What is obstructive sleep apnea?
Although there are a few types of sleep apnea with different causes, obstructive sleep apnea is the most common among them. This condition is caused when the throat muscles relax and block the passage of the airway, making it difficult to breathe. The most important symptom of obstructive sleep apnea (OSA) is snoring because breathing stops and starts periodically while the person is asleep. Almost all severe snorers suffer from sleep apnea, but not many are diagnosed.
Symptoms of obstructive sleep apnea
There are several symptoms that can help diagnose obstructive sleep apnea. Some of them are:
Loud snoring: Most people snore lightly when they are in a deep sleep, but when it is loud enough to keep everyone else up, it indicates a problem. Loud snoring is a big sign of sleep apnea and needs a proper diagnosis.
Excessive daytime sleepiness: Daytime sleepiness can be caused by several reasons, but is most commonly caused by lack of sleep. Obstructive sleep apnea and a lack of nighttime sleep is a major reason behind excessive daytime sleepiness.
Dry throat: Waking up abruptly at night with a dry throat is a sign of snoring caused by sleep apnea.
Nighttime sweating: Waking up sweating at night, lacking concentration during the day, and getting morning headaches can be sleep apnea symptoms.
Other symptoms can include mood swings, depression, and irritability that result from lack of sleep because of a sleep disorder.
Who are at risk?
Obstructive sleep apnea can affect anybody, but certain people are at a higher risk. They are:
Overweight or obese people: Most people who suffer from obstructive sleep apnea are overweight or obese. When fat deposits around the airway, it blocks breathing and impairs sleep. This does not mean being thin reduces the risk. Anyone with any kind of weight may be affected by this condition.
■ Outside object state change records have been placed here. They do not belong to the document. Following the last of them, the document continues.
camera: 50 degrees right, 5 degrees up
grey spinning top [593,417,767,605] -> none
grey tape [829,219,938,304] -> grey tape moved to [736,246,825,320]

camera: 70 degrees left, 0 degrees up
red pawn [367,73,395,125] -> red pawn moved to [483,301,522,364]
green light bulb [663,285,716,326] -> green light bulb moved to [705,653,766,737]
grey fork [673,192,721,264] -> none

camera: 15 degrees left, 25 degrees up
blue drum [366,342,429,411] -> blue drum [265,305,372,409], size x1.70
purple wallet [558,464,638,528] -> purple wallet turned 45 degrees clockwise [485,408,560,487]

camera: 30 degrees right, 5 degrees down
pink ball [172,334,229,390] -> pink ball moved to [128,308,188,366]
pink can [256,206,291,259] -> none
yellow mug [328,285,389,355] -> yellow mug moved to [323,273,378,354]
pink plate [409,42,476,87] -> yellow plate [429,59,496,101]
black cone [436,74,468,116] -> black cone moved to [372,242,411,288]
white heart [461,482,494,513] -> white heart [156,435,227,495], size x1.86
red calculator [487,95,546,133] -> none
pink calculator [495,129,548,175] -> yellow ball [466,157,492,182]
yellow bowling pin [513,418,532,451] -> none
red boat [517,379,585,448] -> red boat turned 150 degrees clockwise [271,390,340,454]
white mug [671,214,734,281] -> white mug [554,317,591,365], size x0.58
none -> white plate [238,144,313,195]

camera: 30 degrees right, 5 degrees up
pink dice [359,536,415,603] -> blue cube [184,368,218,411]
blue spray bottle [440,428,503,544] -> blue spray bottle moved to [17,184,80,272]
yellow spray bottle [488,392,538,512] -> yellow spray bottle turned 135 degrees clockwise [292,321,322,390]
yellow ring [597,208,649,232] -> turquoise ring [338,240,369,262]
People with a narrow airway: Whether you have a naturally narrow airway or have enlarged adenoids or tonsils, this could be a serious factor contributing to the problem. Surgery is usually required to correct this condition.
People with hypertension: High blood pressure causes a rise in diastolic and systolic pressure, contributing to sleep apnea, snoring, and impaired breathing.
Smokers: Those who smoke are at a higher risk for obstructive sleep apnea because smoking causes fluid retention in the air passage and causes impaired breathing.
Treatment of obstructive sleep apnea
Depending on the seriousness of the condition, there are several treatment options for obstructive sleep apnea. These include:
- Continuous positive airway pressure (CPAP): Known as the most effective treatment for sleep apnea, CPAP involves wearing a pressurized mask over the mouth and nose while sleeping, to help keep the airway unblocked by forcing air through it.
- Oral mouthpieces: There is dental equipment fitted to the mouth for correcting the tongue, jaw, and soft palate position for clearing the airway.
- Surgery: The process of uvulopalatopharyngoplasty is used to minimize the symptoms of obstructive sleep apnea. This surgery removes tissue out of the airway but has side effects like pain and bleeding.
- Laser surgery: This is a simple process to shorten the soft palate with the aid of a laser beam.
Obstructive sleep apnea can be completely treated and cured if diagnosed in time. People with the above-mentioned symptoms must consult a healthcare practitioner for a proper diagnosis of the root cause.